Texto seleccionado:
La paz con los paras es posible

Sergio Jaramillo, director de la Fundación Ideas para la Paz, explica el dilema que enfrenta la negociación con los paramilitares y sugiere alternativas para resolverlo.

3 de octubre de 2004

Nada más fácil que cruzar los brazos y criticar el desarrollo de las negociaciones con los paramilitares. ¿Pero cuál es la opción? ¿ Está el Estado en capacidad de someter en su totalidad a la ley a un fenómeno tan extenso como el que se está dando a conocer por estos días? Sin duda podría hacer más, mucho más de lo que ha hecho. Pero en el mejor de los escenarios, ¿será suficiente? Hecha con juicio, la paz con los paramilitares puede ser hoy la mejor opción.

Es también, más que cualquier negociación anterior, terra incognita. No hay mapa que oriente ni libreto que se pueda adaptar, porque nunca ha habido una negociación que se le parezca. El concepto de lo 'político' se topa aquí con sus límites. Lo que estamos viendo es el futuro por adelantado, donde la óptica política sobre el conflicto y la óptica criminal se vuelven imposibles de diferenciar. Aquí lo único que vale es la imaginación, la perseverancia y, sobre todo, la capacidad de formular e implementar políticas concretas.

Orden de trabajo A: Según el texto sobre la negociación con los paramilitares, ¿qué cargo ocupa Sergio Jaramillo?
Orden de trabajo B: Prolonga el texto sobre la negociación con los paramilitares a partir de su última oración.
Los registros proceden de otra fuente.

Información extraída:
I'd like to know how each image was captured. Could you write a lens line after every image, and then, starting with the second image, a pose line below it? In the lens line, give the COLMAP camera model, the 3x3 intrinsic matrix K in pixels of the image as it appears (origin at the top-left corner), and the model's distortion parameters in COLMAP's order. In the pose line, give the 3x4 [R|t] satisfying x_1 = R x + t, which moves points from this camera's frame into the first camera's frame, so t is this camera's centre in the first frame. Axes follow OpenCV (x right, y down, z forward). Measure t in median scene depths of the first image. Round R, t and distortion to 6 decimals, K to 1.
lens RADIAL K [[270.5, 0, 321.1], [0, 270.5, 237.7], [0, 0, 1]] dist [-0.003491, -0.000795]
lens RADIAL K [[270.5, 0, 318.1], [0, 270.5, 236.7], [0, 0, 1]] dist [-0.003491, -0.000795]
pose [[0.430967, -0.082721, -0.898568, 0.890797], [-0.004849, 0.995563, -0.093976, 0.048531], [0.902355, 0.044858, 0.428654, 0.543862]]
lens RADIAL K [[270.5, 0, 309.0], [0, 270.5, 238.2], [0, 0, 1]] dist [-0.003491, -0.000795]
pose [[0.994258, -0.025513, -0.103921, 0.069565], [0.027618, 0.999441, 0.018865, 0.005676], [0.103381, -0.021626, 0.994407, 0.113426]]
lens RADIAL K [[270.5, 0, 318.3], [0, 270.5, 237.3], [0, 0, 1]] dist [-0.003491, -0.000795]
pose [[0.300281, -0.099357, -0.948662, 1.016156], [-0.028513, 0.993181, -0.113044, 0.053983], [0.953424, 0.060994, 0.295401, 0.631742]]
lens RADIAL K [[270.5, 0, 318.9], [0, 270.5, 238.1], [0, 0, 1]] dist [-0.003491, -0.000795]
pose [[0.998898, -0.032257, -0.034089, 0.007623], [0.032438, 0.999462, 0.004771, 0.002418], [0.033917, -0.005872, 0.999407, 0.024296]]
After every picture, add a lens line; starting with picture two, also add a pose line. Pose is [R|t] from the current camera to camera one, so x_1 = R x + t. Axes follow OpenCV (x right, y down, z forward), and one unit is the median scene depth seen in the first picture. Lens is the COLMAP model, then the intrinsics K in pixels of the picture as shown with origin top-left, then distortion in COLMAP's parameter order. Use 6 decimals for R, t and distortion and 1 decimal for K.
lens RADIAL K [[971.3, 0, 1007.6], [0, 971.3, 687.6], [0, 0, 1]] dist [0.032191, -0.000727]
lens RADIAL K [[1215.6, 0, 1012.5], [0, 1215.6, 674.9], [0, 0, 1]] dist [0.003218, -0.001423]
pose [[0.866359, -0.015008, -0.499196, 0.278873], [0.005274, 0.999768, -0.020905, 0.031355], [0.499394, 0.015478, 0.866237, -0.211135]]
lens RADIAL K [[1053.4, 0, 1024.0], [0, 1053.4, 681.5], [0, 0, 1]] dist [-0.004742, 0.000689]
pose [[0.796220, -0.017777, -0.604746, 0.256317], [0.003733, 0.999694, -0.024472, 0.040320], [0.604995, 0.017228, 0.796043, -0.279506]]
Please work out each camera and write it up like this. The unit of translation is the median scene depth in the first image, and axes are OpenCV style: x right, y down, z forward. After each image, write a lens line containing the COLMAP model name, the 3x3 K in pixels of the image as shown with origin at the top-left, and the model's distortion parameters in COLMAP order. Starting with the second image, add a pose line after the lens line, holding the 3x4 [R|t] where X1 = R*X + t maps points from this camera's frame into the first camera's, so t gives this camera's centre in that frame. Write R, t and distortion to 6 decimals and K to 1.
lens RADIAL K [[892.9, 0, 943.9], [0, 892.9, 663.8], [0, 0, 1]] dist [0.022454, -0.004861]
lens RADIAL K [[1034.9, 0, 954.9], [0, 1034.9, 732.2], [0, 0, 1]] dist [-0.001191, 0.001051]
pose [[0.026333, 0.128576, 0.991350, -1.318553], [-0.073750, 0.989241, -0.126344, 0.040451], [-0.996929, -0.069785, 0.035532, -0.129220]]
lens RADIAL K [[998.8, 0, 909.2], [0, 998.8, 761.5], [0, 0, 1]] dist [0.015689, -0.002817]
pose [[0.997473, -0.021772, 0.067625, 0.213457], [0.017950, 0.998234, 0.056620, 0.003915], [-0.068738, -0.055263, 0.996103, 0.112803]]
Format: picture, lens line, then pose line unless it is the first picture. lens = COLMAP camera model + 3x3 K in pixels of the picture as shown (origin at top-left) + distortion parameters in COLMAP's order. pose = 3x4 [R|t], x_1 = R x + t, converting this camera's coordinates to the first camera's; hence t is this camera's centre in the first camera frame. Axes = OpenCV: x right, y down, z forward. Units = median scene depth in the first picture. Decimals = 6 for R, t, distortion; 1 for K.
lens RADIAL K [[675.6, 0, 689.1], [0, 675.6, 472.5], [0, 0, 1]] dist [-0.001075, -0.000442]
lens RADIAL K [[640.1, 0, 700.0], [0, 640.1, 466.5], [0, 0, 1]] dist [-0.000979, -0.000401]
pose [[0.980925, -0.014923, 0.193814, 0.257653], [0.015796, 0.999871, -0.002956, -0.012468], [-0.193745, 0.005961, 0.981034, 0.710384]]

Resultado A: Es director de la Fundación Ideas para la Paz.

Resultado B:
La paz con los paras es posible. Pero tiene una primera condición: que sean visionarios. Como organización militar, los paras no tienen futuro. Sus 'éxitos' los han logrado básicamente contra el ELN, que es una organización más política que militar. Masacran a su base social y compran a sus comandantes (Barrancabermeja). Con las Farc el asunto es otro. Las Farc pueden estar carcomidas por el narcotráfico, pero no dejan de ser un ejército con disciplina táctica. Cosa que los paras no son. Cuando se encuentran con las Farc, les va mal. Los oficiales del Ejército, por su parte, dicen que no hay nada más fácil que pelear con paramilitares.

Como proyecto político contrainsurgente, el paramilitarismo también está muerto. El rabioso discurso reaccionario anclado en la guerra fría que ha aflorado últimamente no es lo que hoy motiva al grueso de los señores de Ralito. Es más el discurso de un reducto de las Fuerzas Militares -de oficiales retirados más que en servicio- y sobre todo, de civiles que quieren hacerles el juego. El verdadero interés de los paras es pragmático, no ideológico.

Y luego está la extradición a Estados Unidos y la perspectiva de que un juez belga se lance a otro ejercicio de jurisdicción universal y los pida por crímenes de lesa humanidad. En algún momento algunos de ellos van a caer. El mismo Estado tiene hoy la capacidad de cogerlos con relativa facilidad. Unidades de fuerzas especiales pueden capturar en seis meses a cualquiera de los comandantes de Ralito (no así de las Farc), si les dan el suficiente apoyo y si logran evitar infiltraciones. Los paras no están ni en los páramos ni en las serranías de la Amazonia. Están en fincas en áreas semirrurales.

Por último, el proceso mismo ha sido un bautizo que no pueden reversar. Como ocurrió con las Farc, se convirtieron en personajes públicos. Volver a la clandestinidad significaría en el mediano plazo una vida en el monte a la que no parecen ser adeptos. Lo racional para ellos sería negociar mientras pueden.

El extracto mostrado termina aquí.